(Collected data)
★ ★ ★ ★ ★ ★ ★

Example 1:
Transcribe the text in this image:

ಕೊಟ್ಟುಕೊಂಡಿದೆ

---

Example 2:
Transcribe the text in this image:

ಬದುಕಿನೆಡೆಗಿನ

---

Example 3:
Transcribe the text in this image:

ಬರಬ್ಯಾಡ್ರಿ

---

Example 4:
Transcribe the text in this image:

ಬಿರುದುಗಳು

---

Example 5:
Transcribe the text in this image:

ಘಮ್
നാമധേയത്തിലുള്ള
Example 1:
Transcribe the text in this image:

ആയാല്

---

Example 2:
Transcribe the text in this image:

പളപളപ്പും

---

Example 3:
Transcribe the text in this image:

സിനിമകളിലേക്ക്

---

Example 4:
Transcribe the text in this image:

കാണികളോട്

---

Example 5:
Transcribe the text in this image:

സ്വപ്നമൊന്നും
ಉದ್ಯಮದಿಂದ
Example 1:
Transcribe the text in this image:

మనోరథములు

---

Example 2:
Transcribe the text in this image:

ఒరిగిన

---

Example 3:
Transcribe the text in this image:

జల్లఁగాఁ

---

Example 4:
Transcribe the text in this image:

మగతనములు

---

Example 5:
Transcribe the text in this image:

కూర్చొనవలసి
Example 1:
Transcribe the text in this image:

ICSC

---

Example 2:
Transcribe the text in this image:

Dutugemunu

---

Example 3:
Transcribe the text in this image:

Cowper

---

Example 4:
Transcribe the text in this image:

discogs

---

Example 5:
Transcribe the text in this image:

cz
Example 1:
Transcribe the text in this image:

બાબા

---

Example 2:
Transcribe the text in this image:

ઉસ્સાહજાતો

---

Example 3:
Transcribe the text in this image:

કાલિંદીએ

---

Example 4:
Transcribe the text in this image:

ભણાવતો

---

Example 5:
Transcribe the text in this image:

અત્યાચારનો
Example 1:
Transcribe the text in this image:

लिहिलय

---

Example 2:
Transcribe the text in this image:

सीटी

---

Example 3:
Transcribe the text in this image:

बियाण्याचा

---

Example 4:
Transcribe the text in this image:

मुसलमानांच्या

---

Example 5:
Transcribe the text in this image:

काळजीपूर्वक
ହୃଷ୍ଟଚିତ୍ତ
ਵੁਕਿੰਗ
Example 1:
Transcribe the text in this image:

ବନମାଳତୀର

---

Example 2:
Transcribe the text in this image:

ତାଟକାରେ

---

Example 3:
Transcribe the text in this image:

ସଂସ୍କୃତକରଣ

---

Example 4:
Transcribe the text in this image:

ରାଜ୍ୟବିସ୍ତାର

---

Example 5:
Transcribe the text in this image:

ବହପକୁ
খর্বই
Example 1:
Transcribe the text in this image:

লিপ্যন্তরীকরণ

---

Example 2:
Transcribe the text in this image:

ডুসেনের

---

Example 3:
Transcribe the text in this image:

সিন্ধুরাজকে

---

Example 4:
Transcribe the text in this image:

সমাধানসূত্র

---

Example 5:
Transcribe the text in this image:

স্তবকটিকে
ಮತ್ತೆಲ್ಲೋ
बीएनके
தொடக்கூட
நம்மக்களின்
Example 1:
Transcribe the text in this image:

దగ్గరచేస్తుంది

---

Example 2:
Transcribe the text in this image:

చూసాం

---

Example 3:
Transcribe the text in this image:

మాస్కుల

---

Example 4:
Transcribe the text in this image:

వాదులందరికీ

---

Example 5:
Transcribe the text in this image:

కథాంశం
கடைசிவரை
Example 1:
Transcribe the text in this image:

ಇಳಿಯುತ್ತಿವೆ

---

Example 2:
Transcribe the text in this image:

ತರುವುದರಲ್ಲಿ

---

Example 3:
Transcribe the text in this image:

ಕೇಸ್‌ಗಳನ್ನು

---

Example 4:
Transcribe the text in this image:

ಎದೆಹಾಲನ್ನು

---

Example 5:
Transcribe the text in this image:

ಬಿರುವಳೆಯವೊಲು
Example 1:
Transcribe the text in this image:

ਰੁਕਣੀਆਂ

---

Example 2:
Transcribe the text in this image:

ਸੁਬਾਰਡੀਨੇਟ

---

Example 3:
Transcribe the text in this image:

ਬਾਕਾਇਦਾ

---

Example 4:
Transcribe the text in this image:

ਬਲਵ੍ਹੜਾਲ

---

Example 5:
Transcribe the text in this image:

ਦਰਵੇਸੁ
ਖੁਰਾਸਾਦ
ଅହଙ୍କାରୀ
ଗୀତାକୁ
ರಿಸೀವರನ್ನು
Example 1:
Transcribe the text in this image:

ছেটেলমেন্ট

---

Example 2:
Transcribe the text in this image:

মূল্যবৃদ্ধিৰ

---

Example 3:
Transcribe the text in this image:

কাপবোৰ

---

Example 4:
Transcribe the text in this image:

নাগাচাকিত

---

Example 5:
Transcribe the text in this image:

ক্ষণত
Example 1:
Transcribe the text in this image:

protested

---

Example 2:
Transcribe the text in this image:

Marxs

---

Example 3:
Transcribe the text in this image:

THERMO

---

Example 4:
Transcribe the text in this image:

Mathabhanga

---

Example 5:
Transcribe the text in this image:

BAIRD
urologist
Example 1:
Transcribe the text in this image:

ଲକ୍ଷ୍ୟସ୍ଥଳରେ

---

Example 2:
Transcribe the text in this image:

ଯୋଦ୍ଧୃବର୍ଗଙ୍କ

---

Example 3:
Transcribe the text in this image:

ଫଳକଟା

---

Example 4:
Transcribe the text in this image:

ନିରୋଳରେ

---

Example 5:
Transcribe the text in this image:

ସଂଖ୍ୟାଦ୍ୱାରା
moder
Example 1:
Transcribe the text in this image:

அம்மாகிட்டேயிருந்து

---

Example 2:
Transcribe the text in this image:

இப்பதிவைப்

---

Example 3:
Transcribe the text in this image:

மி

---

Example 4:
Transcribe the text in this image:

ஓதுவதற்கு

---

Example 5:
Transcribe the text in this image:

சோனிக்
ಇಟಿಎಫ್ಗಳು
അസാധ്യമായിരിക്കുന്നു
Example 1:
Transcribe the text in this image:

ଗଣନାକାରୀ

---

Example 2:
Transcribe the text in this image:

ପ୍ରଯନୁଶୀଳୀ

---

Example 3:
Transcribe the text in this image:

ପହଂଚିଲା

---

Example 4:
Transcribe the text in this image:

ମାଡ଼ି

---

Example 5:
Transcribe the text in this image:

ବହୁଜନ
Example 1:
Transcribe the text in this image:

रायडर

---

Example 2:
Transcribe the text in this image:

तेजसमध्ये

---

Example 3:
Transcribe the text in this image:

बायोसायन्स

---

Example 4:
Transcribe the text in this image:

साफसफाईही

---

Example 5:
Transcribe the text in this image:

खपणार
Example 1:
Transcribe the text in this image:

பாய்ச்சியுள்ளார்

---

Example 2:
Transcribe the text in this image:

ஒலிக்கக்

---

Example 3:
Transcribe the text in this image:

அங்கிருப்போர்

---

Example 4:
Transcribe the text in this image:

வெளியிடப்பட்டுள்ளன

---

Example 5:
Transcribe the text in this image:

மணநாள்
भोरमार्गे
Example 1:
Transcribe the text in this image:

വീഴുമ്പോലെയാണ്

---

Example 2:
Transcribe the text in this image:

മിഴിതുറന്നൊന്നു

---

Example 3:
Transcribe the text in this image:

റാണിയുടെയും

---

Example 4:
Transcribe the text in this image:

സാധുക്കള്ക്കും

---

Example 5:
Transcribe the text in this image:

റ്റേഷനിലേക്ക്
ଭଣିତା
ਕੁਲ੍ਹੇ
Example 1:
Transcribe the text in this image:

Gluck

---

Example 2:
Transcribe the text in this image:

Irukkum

★ ★ ★ ★ ★ ★ ★

◆ DIRECTIONS
Exactly as they stand above, retype all of the records.

◆ SOLUTION FOR THIS PROBLEM
Example 1:
Transcribe the text in this image:

ಕೊಟ್ಟುಕೊಂಡಿದೆ

---

Example 2:
Transcribe the text in this image:

ಬದುಕಿನೆಡೆಗಿನ

---

Example 3:
Transcribe the text in this image:

ಬರಬ್ಯಾಡ್ರಿ

---

Example 4:
Transcribe the text in this image:

ಬಿರುದುಗಳು

---

Example 5:
Transcribe the text in this image:

ಘಮ್
നാമധേയത്തിലുള്ള
Example 1:
Transcribe the text in this image:

ആയാല്

---

Example 2:
Transcribe the text in this image:

പളപളപ്പും

---

Example 3:
Transcribe the text in this image:

സിനിമകളിലേക്ക്

---

Example 4:
Transcribe the text in this image:

കാണികളോട്

---

Example 5:
Transcribe the text in this image:

സ്വപ്നമൊന്നും
ಉದ್ಯಮದಿಂದ
Example 1:
Transcribe the text in this image:

మనోరథములు

---

Example 2:
Transcribe the text in this image:

ఒరిగిన

---

Example 3:
Transcribe the text in this image:

జల్లఁగాఁ

---

Example 4:
Transcribe the text in this image:

మగతనములు

---

Example 5:
Transcribe the text in this image:

కూర్చొనవలసి
Example 1:
Transcribe the text in this image:

ICSC

---

Example 2:
Transcribe the text in this image:

Dutugemunu

---

Example 3:
Transcribe the text in this image:

Cowper

---

Example 4:
Transcribe the text in this image:

discogs

---

Example 5:
Transcribe the text in this image:

cz
Example 1:
Transcribe the text in this image:

બાબા

---

Example 2:
Transcribe the text in this image:

ઉસ્સાહજાતો

---

Example 3:
Transcribe the text in this image:

કાલિંદીએ

---

Example 4:
Transcribe the text in this image:

ભણાવતો

---

Example 5:
Transcribe the text in this image:

અત્યાચારનો
Example 1:
Transcribe the text in this image:

लिहिलय

---

Example 2:
Transcribe the text in this image:

सीटी

---

Example 3:
Transcribe the text in this image:

बियाण्याचा

---

Example 4:
Transcribe the text in this image:

मुसलमानांच्या

---

Example 5:
Transcribe the text in this image:

काळजीपूर्वक
ହୃଷ୍ଟଚିତ୍ତ
ਵੁਕਿੰਗ
Example 1:
Transcribe the text in this image:

ବନମାଳତୀର

---

Example 2:
Transcribe the text in this image:

ତାଟକାରେ

---

Example 3:
Transcribe the text in this image:

ସଂସ୍କୃତକରଣ

---

Example 4:
Transcribe the text in this image:

ରାଜ୍ୟବିସ୍ତାର

---

Example 5:
Transcribe the text in this image:

ବହପକୁ
খর্বই
Example 1:
Transcribe the text in this image:

লিপ্যন্তরীকরণ

---

Example 2:
Transcribe the text in this image:

ডুসেনের

---

Example 3:
Transcribe the text in this image:

সিন্ধুরাজকে

---

Example 4:
Transcribe the text in this image:

সমাধানসূত্র

---

Example 5:
Transcribe the text in this image:

স্তবকটিকে
ಮತ್ತೆಲ್ಲೋ
बीएनके
தொடக்கூட
நம்மக்களின்
Example 1:
Transcribe the text in this image:

దగ్గరచేస్తుంది

---

Example 2:
Transcribe the text in this image:

చూసాం

---

Example 3:
Transcribe the text in this image:

మాస్కుల

---

Example 4:
Transcribe the text in this image:

వాదులందరికీ

---

Example 5:
Transcribe the text in this image:

కథాంశం
கடைசிவரை
Example 1:
Transcribe the text in this image:

ಇಳಿಯುತ್ತಿವೆ

---

Example 2:
Transcribe the text in this image:

ತರುವುದರಲ್ಲಿ

---

Example 3:
Transcribe the text in this image:

ಕೇಸ್‌ಗಳನ್ನು

---

Example 4:
Transcribe the text in this image:

ಎದೆಹಾಲನ್ನು

---

Example 5:
Transcribe the text in this image:

ಬಿರುವಳೆಯವೊಲು
Example 1:
Transcribe the text in this image:

ਰੁਕਣੀਆਂ

---

Example 2:
Transcribe the text in this image:

ਸੁਬਾਰਡੀਨੇਟ

---

Example 3:
Transcribe the text in this image:

ਬਾਕਾਇਦਾ

---

Example 4:
Transcribe the text in this image:

ਬਲਵ੍ਹੜਾਲ

---

Example 5:
Transcribe the text in this image:

ਦਰਵੇਸੁ
ਖੁਰਾਸਾਦ
ଅହଙ୍କାରୀ
ଗୀତାକୁ
ರಿಸೀವರನ್ನು
Example 1:
Transcribe the text in this image:

ছেটেলমেন্ট

---

Example 2:
Transcribe the text in this image:

মূল্যবৃদ্ধিৰ

---

Example 3:
Transcribe the text in this image:

কাপবোৰ

---

Example 4:
Transcribe the text in this image:

নাগাচাকিত

---

Example 5:
Transcribe the text in this image:

ক্ষণত
Example 1:
Transcribe the text in this image:

protested

---

Example 2:
Transcribe the text in this image:

Marxs

---

Example 3:
Transcribe the text in this image:

THERMO

---

Example 4:
Transcribe the text in this image:

Mathabhanga

---

Example 5:
Transcribe the text in this image:

BAIRD
urologist
Example 1:
Transcribe the text in this image:

ଲକ୍ଷ୍ୟସ୍ଥଳରେ

---

Example 2:
Transcribe the text in this image:

ଯୋଦ୍ଧୃବର୍ଗଙ୍କ

---

Example 3:
Transcribe the text in this image:

ଫଳକଟା

---

Example 4:
Transcribe the text in this image:

ନିରୋଳରେ

---

Example 5:
Transcribe the text in this image:

ସଂଖ୍ୟାଦ୍ୱାରା
moder
Example 1:
Transcribe the text in this image:

அம்மாகிட்டேயிருந்து

---

Example 2:
Transcribe the text in this image:

இப்பதிவைப்

---

Example 3:
Transcribe the text in this image:

மி

---

Example 4:
Transcribe the text in this image:

ஓதுவதற்கு

---

Example 5:
Transcribe the text in this image:

சோனிக்
ಇಟಿಎಫ್ಗಳು
അസാധ്യമായിരിക്കുന്നു
Example 1:
Transcribe the text in this image:

ଗଣନାକାରୀ

---

Example 2:
Transcribe the text in this image:

ପ୍ରଯନୁଶୀଳୀ

---

Example 3:
Transcribe the text in this image:

ପହଂଚିଲା

---

Example 4:
Transcribe the text in this image:

ମାଡ଼ି

---

Example 5:
Transcribe the text in this image:

ବହୁଜନ
Example 1:
Transcribe the text in this image:

रायडर

---

Example 2:
Transcribe the text in this image:

तेजसमध्ये

---

Example 3:
Transcribe the text in this image:

बायोसायन्स

---

Example 4:
Transcribe the text in this image:

साफसफाईही

---

Example 5:
Transcribe the text in this image:

खपणार
Example 1:
Transcribe the text in this image:

பாய்ச்சியுள்ளார்

---

Example 2:
Transcribe the text in this image:

ஒலிக்கக்

---

Example 3:
Transcribe the text in this image:

அங்கிருப்போர்

---

Example 4:
Transcribe the text in this image:

வெளியிடப்பட்டுள்ளன

---

Example 5:
Transcribe the text in this image:

மணநாள்
भोरमार्गे
Example 1:
Transcribe the text in this image:

വീഴുമ്പോലെയാണ്

---

Example 2:
Transcribe the text in this image:

മിഴിതുറന്നൊന്നു

---

Example 3:
Transcribe the text in this image:

റാണിയുടെയും

---

Example 4:
Transcribe the text in this image:

സാധുക്കള്ക്കും

---

Example 5:
Transcribe the text in this image:

റ്റേഷനിലേക്ക്
ଭଣିତା
ਕੁਲ੍ਹੇ
Example 1:
Transcribe the text in this image:

Gluck

---

Example 2:
Transcribe the text in this image:

Irukkum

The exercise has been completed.